Activity: There is material below. Print exactly the lines starting at the line with "ring tip: (342, 459)" and ending at the line with "middle pip: (92, 121)", ends included, and no others.

─── Data for analysis

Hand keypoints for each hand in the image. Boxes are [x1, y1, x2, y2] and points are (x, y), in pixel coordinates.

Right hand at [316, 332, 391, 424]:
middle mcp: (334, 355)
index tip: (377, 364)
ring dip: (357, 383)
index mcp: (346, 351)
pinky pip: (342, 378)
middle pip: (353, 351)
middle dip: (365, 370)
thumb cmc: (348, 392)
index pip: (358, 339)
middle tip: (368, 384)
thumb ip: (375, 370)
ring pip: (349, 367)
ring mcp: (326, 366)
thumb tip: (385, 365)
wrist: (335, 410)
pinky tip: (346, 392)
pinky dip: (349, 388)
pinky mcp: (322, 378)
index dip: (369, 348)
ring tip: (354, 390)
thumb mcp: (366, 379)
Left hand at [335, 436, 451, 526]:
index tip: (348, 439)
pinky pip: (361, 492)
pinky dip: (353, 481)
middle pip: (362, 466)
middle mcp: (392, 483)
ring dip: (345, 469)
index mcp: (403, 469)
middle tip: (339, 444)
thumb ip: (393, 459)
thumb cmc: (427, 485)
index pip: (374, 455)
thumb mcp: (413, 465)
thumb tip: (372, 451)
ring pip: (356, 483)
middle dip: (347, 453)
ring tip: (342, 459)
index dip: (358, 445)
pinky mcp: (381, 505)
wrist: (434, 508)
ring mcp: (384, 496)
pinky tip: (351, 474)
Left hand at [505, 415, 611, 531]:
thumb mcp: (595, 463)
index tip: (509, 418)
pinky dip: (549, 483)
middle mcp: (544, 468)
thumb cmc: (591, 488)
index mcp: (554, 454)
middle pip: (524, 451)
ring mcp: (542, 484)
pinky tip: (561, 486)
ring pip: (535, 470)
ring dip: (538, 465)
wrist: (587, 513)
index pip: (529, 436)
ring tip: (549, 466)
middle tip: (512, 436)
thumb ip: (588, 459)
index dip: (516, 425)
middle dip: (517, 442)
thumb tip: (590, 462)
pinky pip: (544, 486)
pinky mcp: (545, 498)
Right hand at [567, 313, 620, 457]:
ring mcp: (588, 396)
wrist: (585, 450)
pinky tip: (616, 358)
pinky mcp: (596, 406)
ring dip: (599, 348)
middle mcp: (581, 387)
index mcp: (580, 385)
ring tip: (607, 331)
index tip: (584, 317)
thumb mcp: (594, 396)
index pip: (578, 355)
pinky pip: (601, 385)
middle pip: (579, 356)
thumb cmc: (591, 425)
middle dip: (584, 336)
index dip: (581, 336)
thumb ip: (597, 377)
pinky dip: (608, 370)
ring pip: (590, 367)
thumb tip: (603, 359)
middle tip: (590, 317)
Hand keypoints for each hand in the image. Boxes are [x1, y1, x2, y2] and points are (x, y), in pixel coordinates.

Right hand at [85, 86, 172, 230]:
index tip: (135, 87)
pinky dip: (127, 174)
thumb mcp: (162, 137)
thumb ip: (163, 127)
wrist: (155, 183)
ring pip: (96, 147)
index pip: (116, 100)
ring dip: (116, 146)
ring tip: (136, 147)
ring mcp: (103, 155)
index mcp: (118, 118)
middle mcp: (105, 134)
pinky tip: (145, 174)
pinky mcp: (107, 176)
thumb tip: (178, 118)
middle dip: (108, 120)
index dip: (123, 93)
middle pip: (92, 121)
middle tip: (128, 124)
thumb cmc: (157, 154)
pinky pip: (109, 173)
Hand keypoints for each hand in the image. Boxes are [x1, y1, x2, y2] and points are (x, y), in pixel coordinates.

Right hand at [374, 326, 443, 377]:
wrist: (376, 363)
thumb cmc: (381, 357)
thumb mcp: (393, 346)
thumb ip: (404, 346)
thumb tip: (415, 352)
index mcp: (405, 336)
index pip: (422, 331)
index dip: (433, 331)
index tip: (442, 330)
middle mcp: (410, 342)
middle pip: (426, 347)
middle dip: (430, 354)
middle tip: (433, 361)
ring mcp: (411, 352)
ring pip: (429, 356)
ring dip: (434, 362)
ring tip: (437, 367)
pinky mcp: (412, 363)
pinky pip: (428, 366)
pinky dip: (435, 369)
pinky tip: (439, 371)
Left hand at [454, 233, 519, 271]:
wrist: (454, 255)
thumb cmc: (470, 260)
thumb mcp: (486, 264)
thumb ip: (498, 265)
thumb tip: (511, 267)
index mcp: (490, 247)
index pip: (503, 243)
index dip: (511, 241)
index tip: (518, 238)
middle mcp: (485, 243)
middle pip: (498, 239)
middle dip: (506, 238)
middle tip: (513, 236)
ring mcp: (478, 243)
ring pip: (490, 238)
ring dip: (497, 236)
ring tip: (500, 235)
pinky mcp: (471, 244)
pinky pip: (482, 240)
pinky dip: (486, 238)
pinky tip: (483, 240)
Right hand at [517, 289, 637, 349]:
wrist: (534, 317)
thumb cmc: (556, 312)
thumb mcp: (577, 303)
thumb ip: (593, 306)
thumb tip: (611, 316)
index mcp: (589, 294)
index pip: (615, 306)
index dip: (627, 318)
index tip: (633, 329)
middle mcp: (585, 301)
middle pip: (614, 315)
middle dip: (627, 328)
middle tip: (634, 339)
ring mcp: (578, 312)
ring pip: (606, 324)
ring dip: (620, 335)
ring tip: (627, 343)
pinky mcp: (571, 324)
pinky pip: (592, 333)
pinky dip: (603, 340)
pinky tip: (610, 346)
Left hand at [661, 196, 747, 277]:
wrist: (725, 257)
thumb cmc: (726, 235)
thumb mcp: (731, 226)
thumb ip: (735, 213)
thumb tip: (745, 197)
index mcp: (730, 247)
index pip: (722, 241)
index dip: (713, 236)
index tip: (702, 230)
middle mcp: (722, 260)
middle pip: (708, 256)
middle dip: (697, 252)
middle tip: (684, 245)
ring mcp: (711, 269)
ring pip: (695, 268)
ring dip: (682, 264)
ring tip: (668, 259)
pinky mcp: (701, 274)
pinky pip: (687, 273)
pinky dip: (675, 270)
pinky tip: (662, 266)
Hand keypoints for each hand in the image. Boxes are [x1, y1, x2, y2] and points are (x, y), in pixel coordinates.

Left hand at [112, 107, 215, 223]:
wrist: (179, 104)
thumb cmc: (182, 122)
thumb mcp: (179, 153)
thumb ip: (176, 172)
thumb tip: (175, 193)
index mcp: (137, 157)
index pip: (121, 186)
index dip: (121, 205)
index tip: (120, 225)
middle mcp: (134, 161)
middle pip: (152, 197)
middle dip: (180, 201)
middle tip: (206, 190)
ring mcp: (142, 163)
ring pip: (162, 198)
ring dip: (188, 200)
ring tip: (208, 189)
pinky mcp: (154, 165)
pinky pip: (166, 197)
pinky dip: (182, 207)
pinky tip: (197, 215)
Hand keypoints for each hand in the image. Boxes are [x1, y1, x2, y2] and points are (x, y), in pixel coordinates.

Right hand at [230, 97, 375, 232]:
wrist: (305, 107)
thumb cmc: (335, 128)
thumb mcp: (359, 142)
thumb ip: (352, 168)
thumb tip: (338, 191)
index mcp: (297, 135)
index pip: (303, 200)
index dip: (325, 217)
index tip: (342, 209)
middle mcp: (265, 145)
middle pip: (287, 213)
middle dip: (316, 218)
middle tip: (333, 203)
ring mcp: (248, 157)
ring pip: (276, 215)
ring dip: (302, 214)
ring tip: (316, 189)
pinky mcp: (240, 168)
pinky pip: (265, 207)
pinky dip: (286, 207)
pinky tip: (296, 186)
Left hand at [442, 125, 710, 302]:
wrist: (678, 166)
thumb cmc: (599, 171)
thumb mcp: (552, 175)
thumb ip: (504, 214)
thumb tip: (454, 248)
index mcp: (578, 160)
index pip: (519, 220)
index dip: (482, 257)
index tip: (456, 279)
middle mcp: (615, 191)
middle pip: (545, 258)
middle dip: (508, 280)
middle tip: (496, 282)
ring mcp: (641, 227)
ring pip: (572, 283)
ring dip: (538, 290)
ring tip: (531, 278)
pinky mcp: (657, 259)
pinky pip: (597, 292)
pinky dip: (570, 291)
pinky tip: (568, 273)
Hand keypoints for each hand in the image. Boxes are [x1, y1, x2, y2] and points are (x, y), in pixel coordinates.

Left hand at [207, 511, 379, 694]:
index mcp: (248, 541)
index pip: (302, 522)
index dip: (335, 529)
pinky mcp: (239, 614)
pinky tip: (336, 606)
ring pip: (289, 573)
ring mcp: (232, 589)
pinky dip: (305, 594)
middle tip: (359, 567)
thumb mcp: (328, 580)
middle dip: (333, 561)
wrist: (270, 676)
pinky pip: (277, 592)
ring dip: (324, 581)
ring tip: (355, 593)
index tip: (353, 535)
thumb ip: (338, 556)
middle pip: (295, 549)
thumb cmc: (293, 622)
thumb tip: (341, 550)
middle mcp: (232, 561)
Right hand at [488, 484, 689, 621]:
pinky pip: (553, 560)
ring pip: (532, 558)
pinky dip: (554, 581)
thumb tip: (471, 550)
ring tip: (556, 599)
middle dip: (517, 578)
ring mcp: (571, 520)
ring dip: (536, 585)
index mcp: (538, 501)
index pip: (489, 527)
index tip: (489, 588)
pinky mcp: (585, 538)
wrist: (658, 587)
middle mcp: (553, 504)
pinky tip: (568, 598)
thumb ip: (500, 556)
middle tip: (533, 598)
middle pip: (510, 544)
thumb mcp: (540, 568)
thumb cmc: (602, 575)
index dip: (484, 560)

──────

Answer space:
ring tip: (342, 459)
index dip: (358, 445)
pinky mcp: (381, 505)
wrist: (434, 508)
ring mcp: (384, 496)
pinky tip: (351, 474)
Left hand at [505, 415, 611, 531]:
thumb mcp: (595, 463)
index tip: (509, 418)
pinky dip: (549, 483)
middle mcp: (544, 468)
thumb cmc: (591, 488)
index mcp: (554, 454)
middle pip: (524, 451)
ring mcp: (542, 484)
pinky tip: (561, 486)
ring pip: (535, 470)
ring dip: (538, 465)
wrist: (587, 513)
index pip: (529, 436)
ring tip: (549, 466)
middle tip: (512, 436)
thumb ip: (588, 459)
index dip: (516, 425)
middle dip: (517, 442)
thumb tip: (590, 462)
pinky pip: (544, 486)
pinky mcp: (545, 498)
Right hand at [567, 313, 620, 457]:
ring mcp: (588, 396)
wrist: (585, 450)
pinky tip: (616, 358)
pinky mcp: (596, 406)
ring dip: (599, 348)
middle mcp: (581, 387)
index mcp: (580, 385)
ring tip: (607, 331)
index tip: (584, 317)
thumb mcp: (594, 396)
index pip: (578, 355)
pinky pip: (601, 385)
middle pip: (579, 356)
thumb cmc: (591, 425)
middle dip: (584, 336)
index dip: (581, 336)
thumb ip: (597, 377)
pinky dip: (608, 370)
ring pip: (590, 367)
thumb tip: (603, 359)
middle tip: (590, 317)
Hand keypoints for each hand in the image. Boxes are [x1, y1, x2, y2] and points are (x, y), in pixel coordinates.

Right hand at [85, 86, 172, 230]:
index tip: (135, 87)
pinky dip: (127, 174)
thumb mcp: (162, 137)
thumb ip: (163, 127)
wrist: (155, 183)
ring pip: (96, 147)
index pip: (116, 100)
ring dip: (116, 146)
ring tip: (136, 147)
ring mcp: (103, 155)
index mcp: (118, 118)
middle mcp: (105, 134)
pinky tip: (145, 174)
pinky mcp: (107, 176)
thumb tip: (178, 118)
middle dip: (108, 120)
index dip: (123, 93)
middle pip: (92, 121)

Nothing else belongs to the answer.